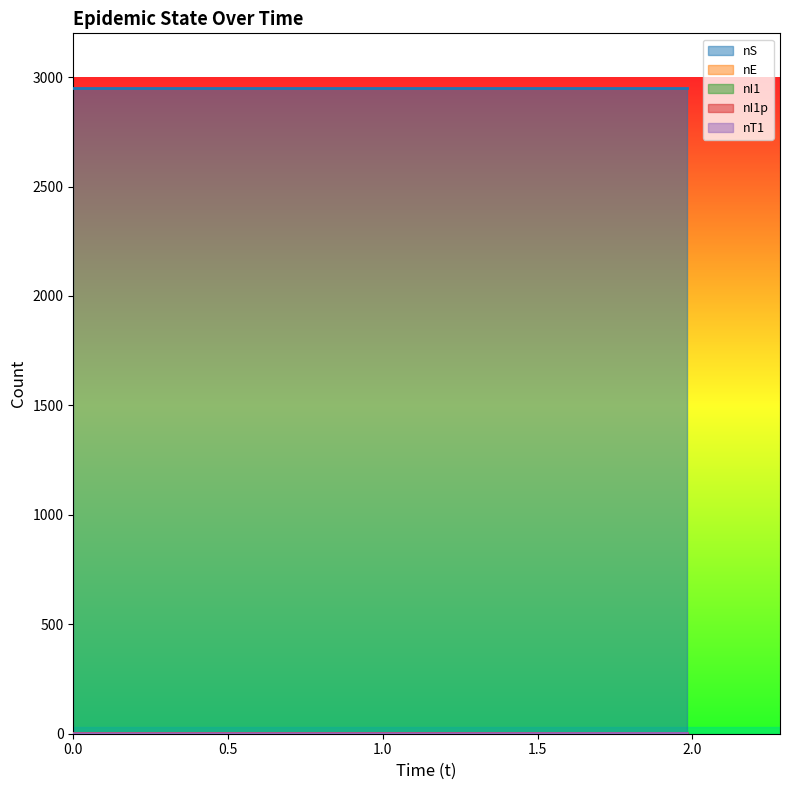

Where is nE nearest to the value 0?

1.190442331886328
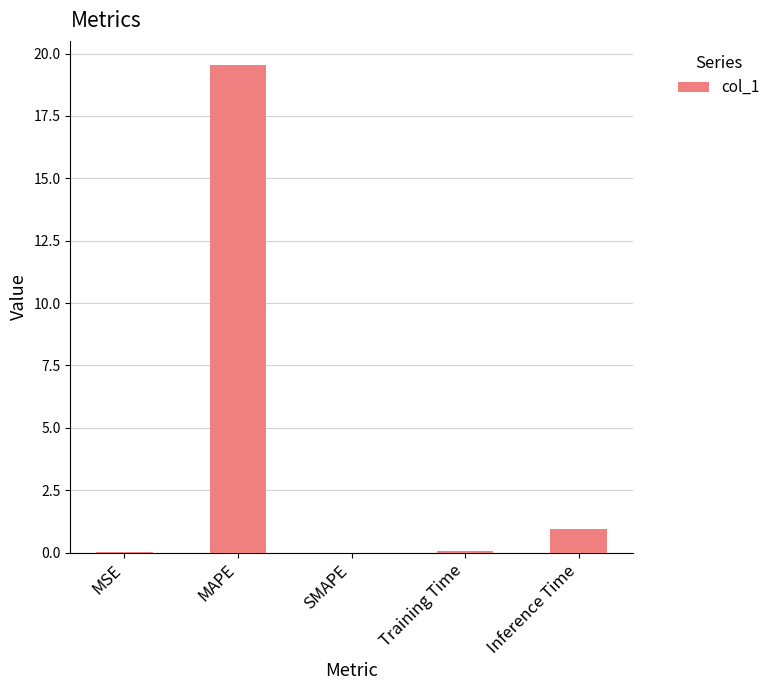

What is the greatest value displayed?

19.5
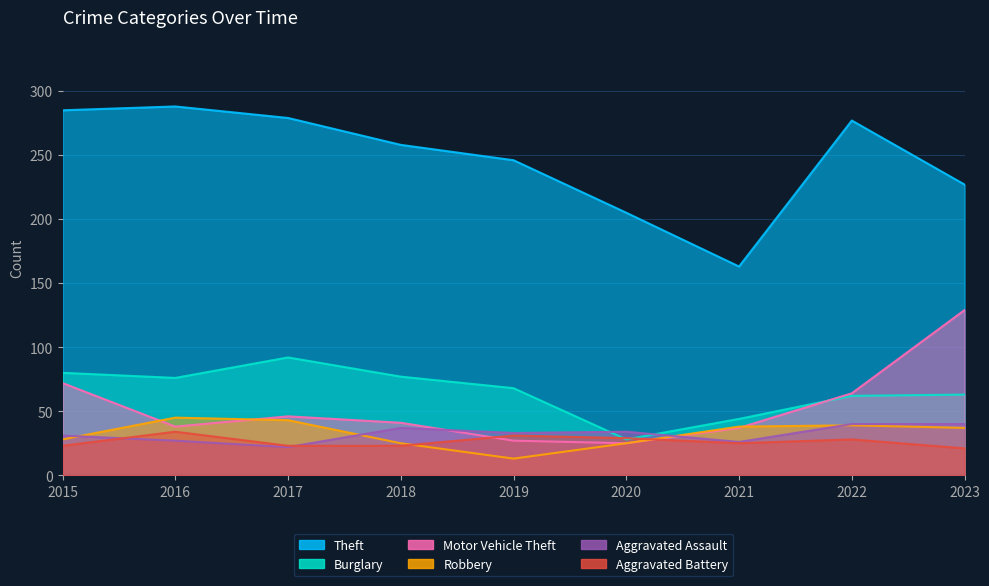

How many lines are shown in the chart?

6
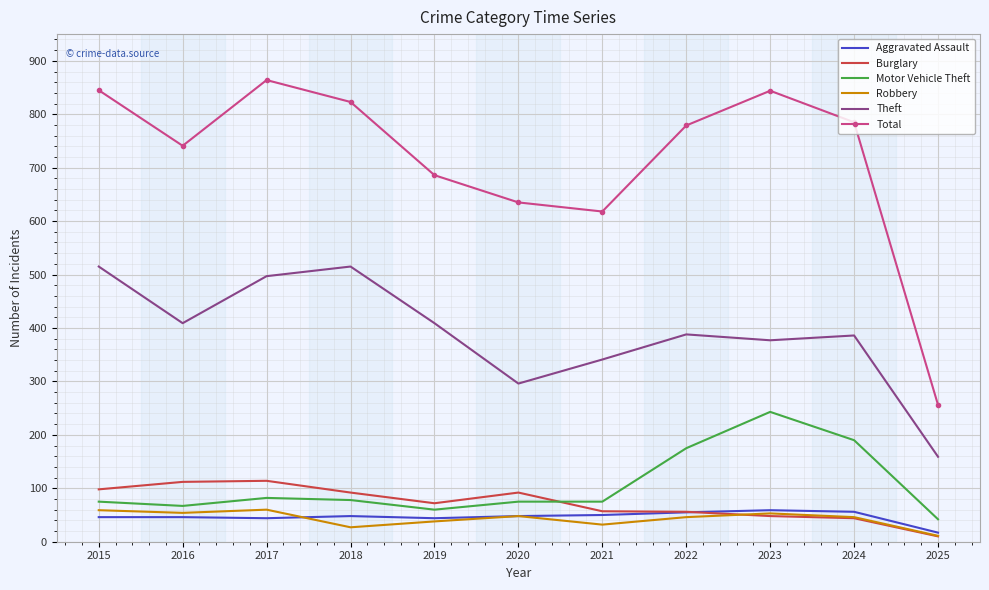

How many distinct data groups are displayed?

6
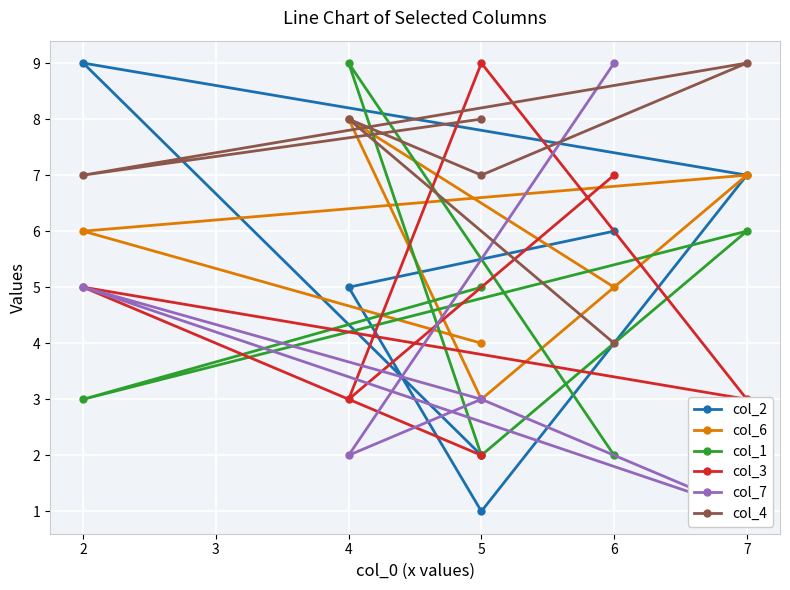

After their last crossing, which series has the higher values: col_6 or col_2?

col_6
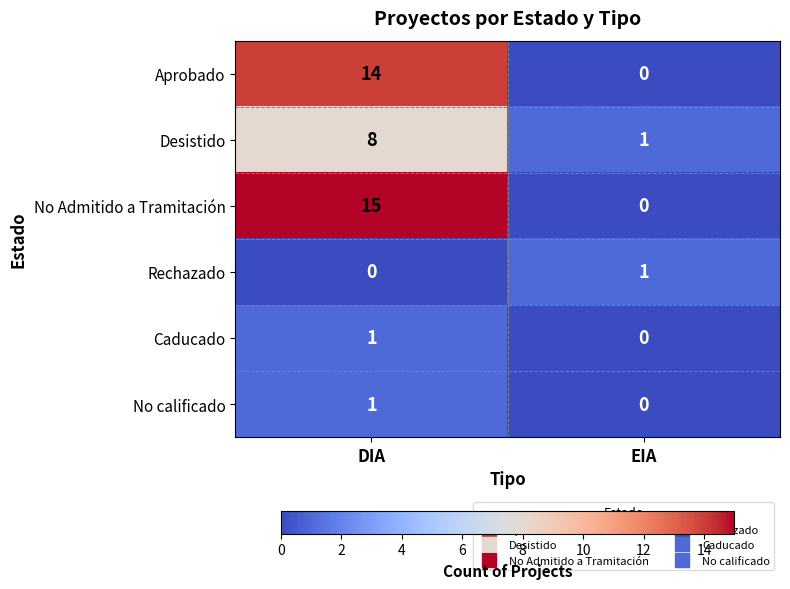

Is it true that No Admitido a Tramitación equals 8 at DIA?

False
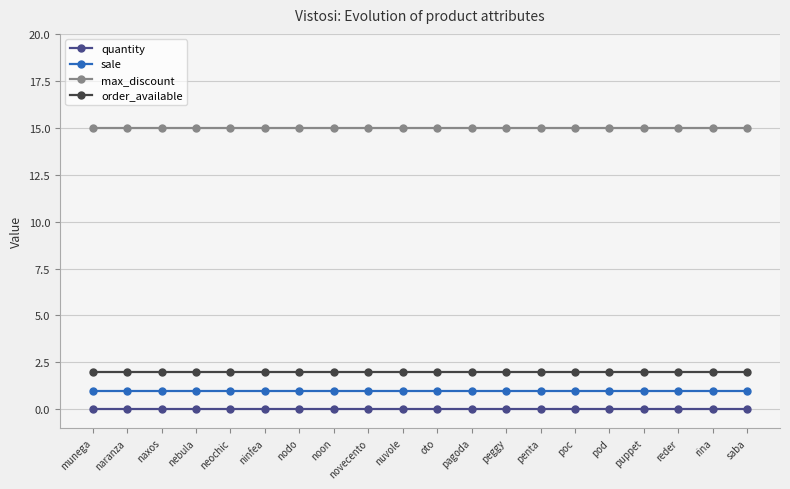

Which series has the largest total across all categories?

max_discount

About this exercise: Rewrite everything in the data from the line containing "Is it true that" down to the end as a numbered list, leaving out blank lines and the pictures.

Written reply:
1. Is it true that No Admitido a Tramitación equals 8 at DIA?
2. False
3. Which series has the largest total across all categories?
4. max_discount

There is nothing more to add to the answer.